Los ojos bizcos del sol by Emilio Bueso

Los ojos bizcos del sol by Emilio Bueso

autor:Emilio Bueso [Bueso, Emilio]
La lengua: spa
Format: epub
Tags: Novela, Ciencia ficción
editor: ePubLibre
publicado: 2021-12-01T00:00:00+00:00


II

TREINTA

A ALTAS HORAS DE LA NOCHE DE SETAS

El sendero del bosque de los hongos amarillos parecía trazado por un loco con convulsiones.

Un laberinto de zanjas de óxido de hierro, paralelo al río, con torrenteras de afluencia bien despejadas. La colonia de setas no arraigaba en el metal.

—¿Por qué no lo minan? —le preguntó el Explorador a Pico Ocho—. ¡Solo hay que arrancarlo del suelo!

—¡El colmo de las malsonancias! —saltó la babosa traductora, incontinente y con ganas de sentar cátedra—. Tú mejor dedícate a aventarme, absurdo vagabundo. ¿Picar en una estructura hidrotermal de altas presiones? Pero ¡si el río de al lado era un géiser hace nada! ¿Qué habré hecho yo para rodearme de unos carajaulas adictos a las voladuras descontroladas?

La hendidura de hierro por la que caminábamos estaba caliente y vibraba. Los gargantuescos boletos sulfúricos ni se acercaban al metal. Entendí que a veces el suelo se ponía a temperaturas insoportables y que las setas eran tan venenosas porque un sitio así no podía dar nada bueno.

—Esto, como diría el trapo, es el culo del inframundo —dijo La Regidora.

—¿En serio las plantas son tan venenosas? —preguntó el Explorador, mirando desdeñoso los tremendos estipes.

—Asentir —contestó Angus.

—¿Por qué los acoplados hablan tan raro? —preguntó el simbionte de Pico Ocho.

—Intentar —dijo Angus.

—¡Solo usan infinitivos! —estalló Wing Melin, contorsionándose para salvar, entre risas, los sombreros de las setas parasitarias que salían perpendiculares de un enorme micelio.

Íbamos esquivando el follaje.

El bosque albergaba una jerarquía de setas asociadas.
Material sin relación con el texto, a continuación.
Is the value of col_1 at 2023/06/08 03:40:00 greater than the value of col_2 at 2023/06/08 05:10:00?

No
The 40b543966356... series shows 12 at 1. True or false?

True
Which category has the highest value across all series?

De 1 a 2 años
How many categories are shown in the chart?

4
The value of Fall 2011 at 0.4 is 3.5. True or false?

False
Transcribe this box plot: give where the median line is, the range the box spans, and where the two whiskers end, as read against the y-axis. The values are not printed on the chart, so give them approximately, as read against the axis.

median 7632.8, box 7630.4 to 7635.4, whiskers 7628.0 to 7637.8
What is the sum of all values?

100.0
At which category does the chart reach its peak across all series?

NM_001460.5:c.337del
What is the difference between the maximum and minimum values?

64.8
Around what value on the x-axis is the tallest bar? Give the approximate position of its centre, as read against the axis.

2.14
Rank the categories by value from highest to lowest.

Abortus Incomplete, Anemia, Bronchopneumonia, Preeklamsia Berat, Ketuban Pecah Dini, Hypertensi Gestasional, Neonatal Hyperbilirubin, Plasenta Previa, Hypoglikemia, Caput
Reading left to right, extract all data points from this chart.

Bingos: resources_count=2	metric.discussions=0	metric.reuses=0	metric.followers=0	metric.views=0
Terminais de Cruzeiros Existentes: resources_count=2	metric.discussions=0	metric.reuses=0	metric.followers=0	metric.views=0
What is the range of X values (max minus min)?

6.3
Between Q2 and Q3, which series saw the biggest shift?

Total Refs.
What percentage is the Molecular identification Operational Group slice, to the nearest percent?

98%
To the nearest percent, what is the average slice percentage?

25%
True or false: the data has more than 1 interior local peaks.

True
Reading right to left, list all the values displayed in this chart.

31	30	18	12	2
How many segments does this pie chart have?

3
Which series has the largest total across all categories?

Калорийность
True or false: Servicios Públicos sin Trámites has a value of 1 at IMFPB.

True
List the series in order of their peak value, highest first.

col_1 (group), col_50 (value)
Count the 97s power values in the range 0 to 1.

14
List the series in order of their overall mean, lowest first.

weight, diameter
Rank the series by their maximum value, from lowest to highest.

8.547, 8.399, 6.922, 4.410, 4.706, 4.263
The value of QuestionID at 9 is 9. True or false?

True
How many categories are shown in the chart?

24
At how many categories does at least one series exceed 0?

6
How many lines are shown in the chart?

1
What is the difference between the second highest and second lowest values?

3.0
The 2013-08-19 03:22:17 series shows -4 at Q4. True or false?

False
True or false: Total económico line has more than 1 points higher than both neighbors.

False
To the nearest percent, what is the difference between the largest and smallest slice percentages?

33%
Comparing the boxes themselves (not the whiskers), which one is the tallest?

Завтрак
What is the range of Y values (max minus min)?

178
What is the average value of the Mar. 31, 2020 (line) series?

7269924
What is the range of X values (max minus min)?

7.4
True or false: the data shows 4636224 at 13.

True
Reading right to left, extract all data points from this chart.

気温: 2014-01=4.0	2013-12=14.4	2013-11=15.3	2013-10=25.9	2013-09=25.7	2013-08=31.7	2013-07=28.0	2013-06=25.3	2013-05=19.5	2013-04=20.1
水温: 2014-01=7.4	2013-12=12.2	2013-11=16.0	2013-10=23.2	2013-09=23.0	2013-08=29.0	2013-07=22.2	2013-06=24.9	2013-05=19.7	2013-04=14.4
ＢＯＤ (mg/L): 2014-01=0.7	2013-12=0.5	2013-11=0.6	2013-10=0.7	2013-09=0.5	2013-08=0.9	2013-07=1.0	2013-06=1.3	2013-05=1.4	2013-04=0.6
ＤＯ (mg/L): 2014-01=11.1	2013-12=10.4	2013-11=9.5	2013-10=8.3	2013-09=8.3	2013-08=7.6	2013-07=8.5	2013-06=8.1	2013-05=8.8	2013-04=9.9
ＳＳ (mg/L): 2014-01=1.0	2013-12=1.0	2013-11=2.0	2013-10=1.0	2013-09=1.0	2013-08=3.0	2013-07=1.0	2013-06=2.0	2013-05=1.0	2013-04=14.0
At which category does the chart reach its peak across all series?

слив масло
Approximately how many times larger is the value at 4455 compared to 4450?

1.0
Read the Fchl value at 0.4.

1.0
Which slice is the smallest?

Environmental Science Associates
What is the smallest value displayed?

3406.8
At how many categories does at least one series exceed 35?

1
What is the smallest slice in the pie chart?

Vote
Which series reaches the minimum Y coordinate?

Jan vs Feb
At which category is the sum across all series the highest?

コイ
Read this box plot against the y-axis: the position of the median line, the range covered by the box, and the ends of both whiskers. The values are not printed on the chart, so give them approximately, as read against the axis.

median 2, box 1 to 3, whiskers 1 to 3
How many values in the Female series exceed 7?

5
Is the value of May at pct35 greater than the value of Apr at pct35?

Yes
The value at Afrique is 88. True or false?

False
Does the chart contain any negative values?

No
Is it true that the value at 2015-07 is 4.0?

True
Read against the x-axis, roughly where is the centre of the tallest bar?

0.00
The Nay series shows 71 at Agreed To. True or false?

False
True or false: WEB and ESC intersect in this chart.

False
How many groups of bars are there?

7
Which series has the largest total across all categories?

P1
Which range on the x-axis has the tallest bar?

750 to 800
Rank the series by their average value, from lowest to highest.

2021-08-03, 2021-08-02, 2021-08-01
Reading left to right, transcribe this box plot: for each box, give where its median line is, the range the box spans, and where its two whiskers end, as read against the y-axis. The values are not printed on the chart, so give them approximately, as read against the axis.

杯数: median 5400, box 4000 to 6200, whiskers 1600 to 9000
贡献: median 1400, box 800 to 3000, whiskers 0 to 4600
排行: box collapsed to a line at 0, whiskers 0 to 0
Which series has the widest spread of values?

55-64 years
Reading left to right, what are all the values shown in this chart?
Había senderuelas que alfombraban el sustrato entre las vetas de hierro, rebollones que orillaban los estipes de los majestuosos boletos, trompetillas que rellenaban grietas y calvas, y hasta macrolepiotas en simbiosis con la capa de líquenes que medraba en la humedad hidrotermal. Todo de colores tóxicos.

Angus dijo algo en su lengua y, aunque ya lo habíamos oído, la Regidora nos lo volvió a traducir:

—Los boletos de color amarillo chillón sueltan esporas venenosas. Si tocamos uno, será nuestro final. Por lo demás, el bosque es seguro mientras no nos lo comamos.

—Calmar —añadió Angus en la lengua del Círculo. Conocía mil verbos. Solo verbos. Le gustaba emplearlos.

Aldus asintió y sonrió. Era lo único que hacía. Su hermano Angus, intentar.

Angus y Aldus eran los alguaciles de la Misión. Y un despropósito a cuatro manos. El equivalente local de lo que en mi tierra considerábamos exterminadores.

Los había enviado Marcus. Eran su guardia personal y tenían orden de evacuarnos. Mientras, los feligreses se congregaban para expulsar a fuerza de rezos a los jinetes de serpiente que profanaban la Misión.

Podíamos permanecer encerrados en palacio o hacernos extramuros. Y eso último decidimos, no sin antes pedirles que nos llevaran a despachar con los hombres a los que pretendían expulsar rezando. Queríamos vérnoslas con ellos. Al fin y al cabo, no eran ni más ni menos que gente como el ladrón, nuestro ladrón, la sombra que perseguíamos por medio mundo y mil adversidades.

Pedimos que nos llevaran al punto de entrega, a la guarida de los bandidos. A ellos, probablemente ya deseosos de perdernos de vista, les pareció una gran idea; de modo que nos pertrechamos un poco y partimos en mitad de la noche.